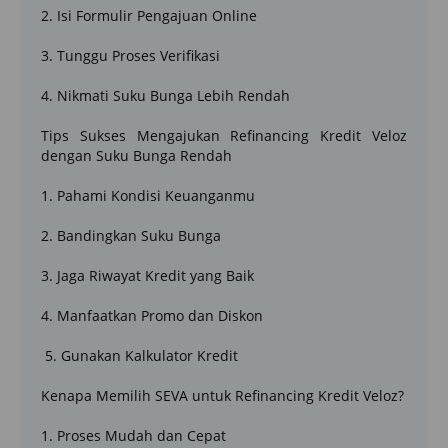
2. Isi Formulir Pengajuan Online
3. Tunggu Proses Verifikasi
4. Nikmati Suku Bunga Lebih Rendah
Tips Sukses Mengajukan Refinancing Kredit Veloz
dengan Suku Bunga Rendah
1. Pahami Kondisi Keuanganmu
2. Bandingkan Suku Bunga
3. Jaga Riwayat Kredit yang Baik
4. Manfaatkan Promo dan Diskon
5. Gunakan Kalkulator Kredit
Kenapa Memilih SEVA untuk Refinancing Kredit Veloz?
1. Proses Mudah dan Cepat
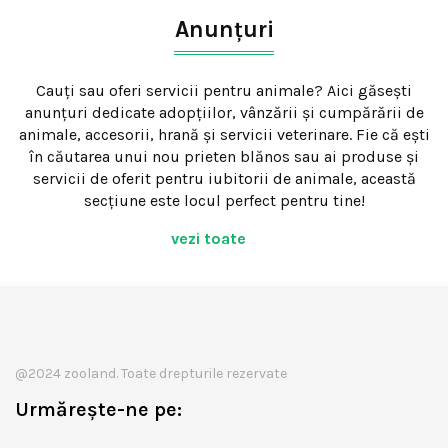
Anunțuri
Cauți sau oferi servicii pentru animale? Aici găsești
anunțuri dedicate adopțiilor, vânzării și cumpărării de
animale, accesorii, hrană și servicii veterinare. Fie că ești
în căutarea unui nou prieten blănos sau ai produse și
servicii de oferit pentru iubitorii de animale, această
secțiune este locul perfect pentru tine!
vezi toate
@2024 zooland. Toate drepturile rezervate
Urmărește-ne pe:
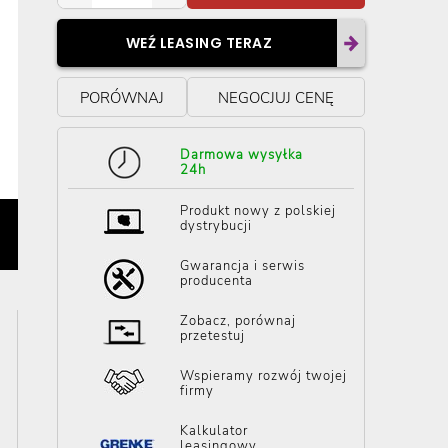
WEŹ LEASING TERAZ
PORÓWNAJ
NEGOCJUJ CENĘ
Darmowa wysyłka
24h
Produkt nowy z polskiej
dystrybucji
Gwarancja i serwis
producenta
Zobacz, porównaj
przetestuj
Wspieramy rozwój twojej
firmy
Kalkulator
leasingowy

┄┄┄┄┄┄┄┄┄┄

* [Job item] The data shown above must be printed again exactly, with no images included.

* [Answer below]
2. Isi Formulir Pengajuan Online
3. Tunggu Proses Verifikasi
4. Nikmati Suku Bunga Lebih Rendah
Tips Sukses Mengajukan Refinancing Kredit Veloz
dengan Suku Bunga Rendah
1. Pahami Kondisi Keuanganmu
2. Bandingkan Suku Bunga
3. Jaga Riwayat Kredit yang Baik
4. Manfaatkan Promo dan Diskon
5. Gunakan Kalkulator Kredit
Kenapa Memilih SEVA untuk Refinancing Kredit Veloz?
1. Proses Mudah dan Cepat
Anunțuri
Cauți sau oferi servicii pentru animale? Aici găsești
anunțuri dedicate adopțiilor, vânzării și cumpărării de
animale, accesorii, hrană și servicii veterinare. Fie că ești
în căutarea unui nou prieten blănos sau ai produse și
servicii de oferit pentru iubitorii de animale, această
secțiune este locul perfect pentru tine!
vezi toate
@2024 zooland. Toate drepturile rezervate
Urmărește-ne pe:
WEŹ LEASING TERAZ
PORÓWNAJ
NEGOCJUJ CENĘ
Darmowa wysyłka
24h
Produkt nowy z polskiej
dystrybucji
Gwarancja i serwis
producenta
Zobacz, porównaj
przetestuj
Wspieramy rozwój twojej
firmy
Kalkulator
leasingowy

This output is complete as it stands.